When you print the records, keep every line identical to the original.

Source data
══════════
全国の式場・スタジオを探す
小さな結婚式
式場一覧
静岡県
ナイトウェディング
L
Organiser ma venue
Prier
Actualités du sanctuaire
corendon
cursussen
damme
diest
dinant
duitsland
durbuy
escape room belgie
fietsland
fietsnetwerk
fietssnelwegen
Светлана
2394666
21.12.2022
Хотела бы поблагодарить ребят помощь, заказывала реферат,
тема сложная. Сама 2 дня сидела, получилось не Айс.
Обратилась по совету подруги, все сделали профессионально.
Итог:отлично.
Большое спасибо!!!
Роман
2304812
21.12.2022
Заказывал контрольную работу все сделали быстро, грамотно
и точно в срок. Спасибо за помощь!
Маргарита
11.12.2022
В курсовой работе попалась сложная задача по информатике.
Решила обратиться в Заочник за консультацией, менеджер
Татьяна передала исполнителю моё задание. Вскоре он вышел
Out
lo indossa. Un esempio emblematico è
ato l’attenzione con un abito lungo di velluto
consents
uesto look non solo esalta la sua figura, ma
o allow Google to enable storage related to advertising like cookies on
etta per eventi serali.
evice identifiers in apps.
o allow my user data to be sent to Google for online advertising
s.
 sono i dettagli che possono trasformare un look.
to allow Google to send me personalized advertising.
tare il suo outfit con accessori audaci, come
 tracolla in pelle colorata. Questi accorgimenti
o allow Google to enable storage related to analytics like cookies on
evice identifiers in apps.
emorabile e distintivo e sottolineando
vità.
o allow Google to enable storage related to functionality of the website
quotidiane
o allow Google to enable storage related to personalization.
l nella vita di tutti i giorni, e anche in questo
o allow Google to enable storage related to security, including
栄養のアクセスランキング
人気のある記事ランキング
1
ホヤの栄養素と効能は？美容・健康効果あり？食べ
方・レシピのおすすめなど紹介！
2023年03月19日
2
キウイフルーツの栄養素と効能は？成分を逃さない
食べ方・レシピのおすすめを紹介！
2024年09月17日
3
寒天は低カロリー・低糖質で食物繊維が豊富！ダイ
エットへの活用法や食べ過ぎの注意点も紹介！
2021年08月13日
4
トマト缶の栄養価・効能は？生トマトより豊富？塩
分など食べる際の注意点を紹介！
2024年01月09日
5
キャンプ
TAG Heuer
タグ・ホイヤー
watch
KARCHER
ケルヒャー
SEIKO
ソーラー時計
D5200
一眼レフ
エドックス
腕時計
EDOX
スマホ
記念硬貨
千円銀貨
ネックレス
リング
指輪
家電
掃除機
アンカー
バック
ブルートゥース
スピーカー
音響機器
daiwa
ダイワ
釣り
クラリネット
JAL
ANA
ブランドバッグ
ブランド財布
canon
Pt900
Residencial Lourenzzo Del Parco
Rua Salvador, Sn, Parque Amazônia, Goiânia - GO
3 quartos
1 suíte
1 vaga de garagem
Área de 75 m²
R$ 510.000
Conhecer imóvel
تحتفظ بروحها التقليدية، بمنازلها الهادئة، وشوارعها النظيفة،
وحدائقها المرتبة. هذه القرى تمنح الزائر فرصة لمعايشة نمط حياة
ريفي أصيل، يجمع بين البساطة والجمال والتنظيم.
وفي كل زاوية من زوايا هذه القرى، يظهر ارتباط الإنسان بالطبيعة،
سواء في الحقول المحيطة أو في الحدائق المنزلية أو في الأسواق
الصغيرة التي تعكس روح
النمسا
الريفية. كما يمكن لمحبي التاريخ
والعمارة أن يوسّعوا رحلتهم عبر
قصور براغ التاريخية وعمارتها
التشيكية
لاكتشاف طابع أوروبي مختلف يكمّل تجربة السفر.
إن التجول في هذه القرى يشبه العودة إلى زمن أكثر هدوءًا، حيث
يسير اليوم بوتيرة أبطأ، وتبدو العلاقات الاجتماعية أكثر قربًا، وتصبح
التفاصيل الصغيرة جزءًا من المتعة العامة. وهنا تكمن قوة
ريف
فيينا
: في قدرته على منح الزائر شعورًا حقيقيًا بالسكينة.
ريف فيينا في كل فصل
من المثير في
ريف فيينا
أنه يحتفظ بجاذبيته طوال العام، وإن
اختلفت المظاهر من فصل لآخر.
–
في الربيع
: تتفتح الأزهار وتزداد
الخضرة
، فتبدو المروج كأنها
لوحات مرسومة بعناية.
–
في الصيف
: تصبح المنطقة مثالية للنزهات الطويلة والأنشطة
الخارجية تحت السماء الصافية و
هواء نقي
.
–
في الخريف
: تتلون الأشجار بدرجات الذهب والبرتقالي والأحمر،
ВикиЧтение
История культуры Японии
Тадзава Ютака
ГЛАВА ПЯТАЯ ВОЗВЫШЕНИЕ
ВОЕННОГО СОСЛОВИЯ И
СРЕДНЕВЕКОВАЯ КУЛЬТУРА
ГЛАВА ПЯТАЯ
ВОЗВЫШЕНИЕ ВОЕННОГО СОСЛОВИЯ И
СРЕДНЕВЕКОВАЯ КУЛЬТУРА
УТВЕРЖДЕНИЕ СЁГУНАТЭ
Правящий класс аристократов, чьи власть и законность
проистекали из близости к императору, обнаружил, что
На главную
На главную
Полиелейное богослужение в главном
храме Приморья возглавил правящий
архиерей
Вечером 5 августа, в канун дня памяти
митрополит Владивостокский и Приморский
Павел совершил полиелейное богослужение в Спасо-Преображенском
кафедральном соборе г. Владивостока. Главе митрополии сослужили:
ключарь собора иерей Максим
══════════
= Output =
全国の式場・スタジオを探す
小さな結婚式
式場一覧
静岡県
ナイトウェディング
L
Organiser ma venue
Prier
Actualités du sanctuaire
corendon
cursussen
damme
diest
dinant
duitsland
durbuy
escape room belgie
fietsland
fietsnetwerk
fietssnelwegen
Светлана
2394666
21.12.2022
Хотела бы поблагодарить ребят помощь, заказывала реферат,
тема сложная. Сама 2 дня сидела, получилось не Айс.
Обратилась по совету подруги, все сделали профессионально.
Итог:отлично.
Большое спасибо!!!
Роман
2304812
21.12.2022
Заказывал контрольную работу все сделали быстро, грамотно
и точно в срок. Спасибо за помощь!
Маргарита
11.12.2022
В курсовой работе попалась сложная задача по информатике.
Решила обратиться в Заочник за консультацией, менеджер
Татьяна передала исполнителю моё задание. Вскоре он вышел
Out
lo indossa. Un esempio emblematico è
ato l’attenzione con un abito lungo di velluto
consents
uesto look non solo esalta la sua figura, ma
o allow Google to enable storage related to advertising like cookies on
etta per eventi serali.
evice identifiers in apps.
o allow my user data to be sent to Google for online advertising
s.
 sono i dettagli che possono trasformare un look.
to allow Google to send me personalized advertising.
tare il suo outfit con accessori audaci, come
 tracolla in pelle colorata. Questi accorgimenti
o allow Google to enable storage related to analytics like cookies on
evice identifiers in apps.
emorabile e distintivo e sottolineando
vità.
o allow Google to enable storage related to functionality of the website
quotidiane
o allow Google to enable storage related to personalization.
l nella vita di tutti i giorni, e anche in questo
o allow Google to enable storage related to security, including
栄養のアクセスランキング
人気のある記事ランキング
1
ホヤの栄養素と効能は？美容・健康効果あり？食べ
方・レシピのおすすめなど紹介！
2023年03月19日
2
キウイフルーツの栄養素と効能は？成分を逃さない
食べ方・レシピのおすすめを紹介！
2024年09月17日
3
寒天は低カロリー・低糖質で食物繊維が豊富！ダイ
エットへの活用法や食べ過ぎの注意点も紹介！
2021年08月13日
4
トマト缶の栄養価・効能は？生トマトより豊富？塩
分など食べる際の注意点を紹介！
2024年01月09日
5
キャンプ
TAG Heuer
タグ・ホイヤー
watch
KARCHER
ケルヒャー
SEIKO
ソーラー時計
D5200
一眼レフ
エドックス
腕時計
EDOX
スマホ
記念硬貨
千円銀貨
ネックレス
リング
指輪
家電
掃除機
アンカー
バック
ブルートゥース
スピーカー
音響機器
daiwa
ダイワ
釣り
クラリネット
JAL
ANA
ブランドバッグ
ブランド財布
canon
Pt900
Residencial Lourenzzo Del Parco
Rua Salvador, Sn, Parque Amazônia, Goiânia - GO
3 quartos
1 suíte
1 vaga de garagem
Área de 75 m²
R$ 510.000
Conhecer imóvel
تحتفظ بروحها التقليدية، بمنازلها الهادئة، وشوارعها النظيفة،
وحدائقها المرتبة. هذه القرى تمنح الزائر فرصة لمعايشة نمط حياة
ريفي أصيل، يجمع بين البساطة والجمال والتنظيم.
وفي كل زاوية من زوايا هذه القرى، يظهر ارتباط الإنسان بالطبيعة،
سواء في الحقول المحيطة أو في الحدائق المنزلية أو في الأسواق
الصغيرة التي تعكس روح
النمسا
الريفية. كما يمكن لمحبي التاريخ
والعمارة أن يوسّعوا رحلتهم عبر
قصور براغ التاريخية وعمارتها
التشيكية
لاكتشاف طابع أوروبي مختلف يكمّل تجربة السفر.
إن التجول في هذه القرى يشبه العودة إلى زمن أكثر هدوءًا، حيث
يسير اليوم بوتيرة أبطأ، وتبدو العلاقات الاجتماعية أكثر قربًا، وتصبح
التفاصيل الصغيرة جزءًا من المتعة العامة. وهنا تكمن قوة
ريف
فيينا
: في قدرته على منح الزائر شعورًا حقيقيًا بالسكينة.
ريف فيينا في كل فصل
من المثير في
ريف فيينا
أنه يحتفظ بجاذبيته طوال العام، وإن
اختلفت المظاهر من فصل لآخر.
–
في الربيع
: تتفتح الأزهار وتزداد
الخضرة
، فتبدو المروج كأنها
لوحات مرسومة بعناية.
–
في الصيف
: تصبح المنطقة مثالية للنزهات الطويلة والأنشطة
الخارجية تحت السماء الصافية و
هواء نقي
.
–
في الخريف
: تتلون الأشجار بدرجات الذهب والبرتقالي والأحمر،
ВикиЧтение
История культуры Японии
Тадзава Ютака
ГЛАВА ПЯТАЯ ВОЗВЫШЕНИЕ
ВОЕННОГО СОСЛОВИЯ И
СРЕДНЕВЕКОВАЯ КУЛЬТУРА
ГЛАВА ПЯТАЯ
ВОЗВЫШЕНИЕ ВОЕННОГО СОСЛОВИЯ И
СРЕДНЕВЕКОВАЯ КУЛЬТУРА
УТВЕРЖДЕНИЕ СЁГУНАТЭ
Правящий класс аристократов, чьи власть и законность
проистекали из близости к императору, обнаружил, что
На главную
На главную
Полиелейное богослужение в главном
храме Приморья возглавил правящий
архиерей
Вечером 5 августа, в канун дня памяти
митрополит Владивостокский и Приморский
Павел совершил полиелейное богослужение в Спасо-Преображенском
кафедральном соборе г. Владивостока. Главе митрополии сослужили:
ключарь собора иерей Максим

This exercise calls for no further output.